As well as being bad for wildlife, the rising demand for cheaply produced grain-fed meat and dairy is bad for the planet. 30% of the world’s greenhouse gas emissions are from agriculture, and about half of that is thought to result from rearing livestock.

Part of the problem is that as cattle, sheep and other ruminants digest food, they emit methane, a powerful greenhouse gas. Intensive farming methods add to the carbon footprint – at best animals are reared outdoors on monocultures of ryegrass, which depend on artificial fertilisers that give off greenhouse gases, and reduce the soil’s ability to store carbon. At worst animals are reared indoors in factory farms, using feeds made from wheat, barley, corn, oil palm kernel and soya.
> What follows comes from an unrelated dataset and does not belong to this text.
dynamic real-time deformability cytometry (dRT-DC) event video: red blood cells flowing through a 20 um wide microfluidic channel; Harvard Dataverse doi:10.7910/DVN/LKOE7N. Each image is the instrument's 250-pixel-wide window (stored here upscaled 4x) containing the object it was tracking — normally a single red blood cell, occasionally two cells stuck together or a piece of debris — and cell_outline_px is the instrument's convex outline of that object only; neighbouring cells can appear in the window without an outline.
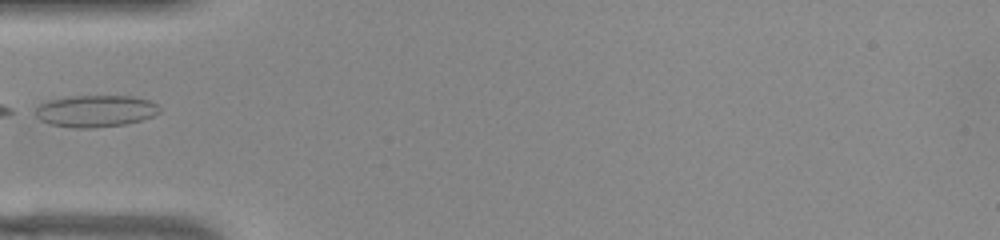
{"species": "common noctule bat (a hibernating species)", "species_latin": "Nyctalus noctula", "temperature_condition": "warm", "stored_images_in_passage": 35, "camera_frame_rate_fps": 3000, "um_per_image_px": 0.085, "animal": {"sex": "female", "body_mass_g": 22.0, "forearm_length_mm": 56.7}, "frame": {"image": 1, "passage_image": 1, "time_ms": 0.0, "image_size_px": [1000, 240], "cell_outline_px": [[160, 112], [152, 116], [140, 120], [124, 124], [88, 128], [76, 128], [52, 124], [40, 120], [36, 116], [36, 108], [40, 104], [48, 100], [72, 96], [132, 96], [148, 100], [156, 104], [160, 108]], "centroid_in_image_um": [8.11, 9.43], "position_along_channel_um": 76.9, "area_um2": 22.77}}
The intensive production and the importation of these feeds adds further greenhouse gas emissions, not least because tropical forests are cleared to grow some of them.


The Solution – Eat Better

Reducing our consumption of meat and dairy is the simplest way to make agriculture less damaging – that’s why many people are choosing to become vegan. Farm Wilder offers an alternative – meat that doesn’t cost the Earth. We advocate eating less meat, but when you do buying higher quality pasture-fed meat that actively supports wildlife and minimises greenhouse gas emissions, as well as reducing other problems like soil erosion, pollution and flooding. Many of Britain’s most endangered species of plants and animals are grassland species, and for them to survive we need to keep grazing wildflower meadows, so some meat and dairy production is essential to maintaining biodiversity. By eating our meat you’re supporting a healthier and more beautiful countryside.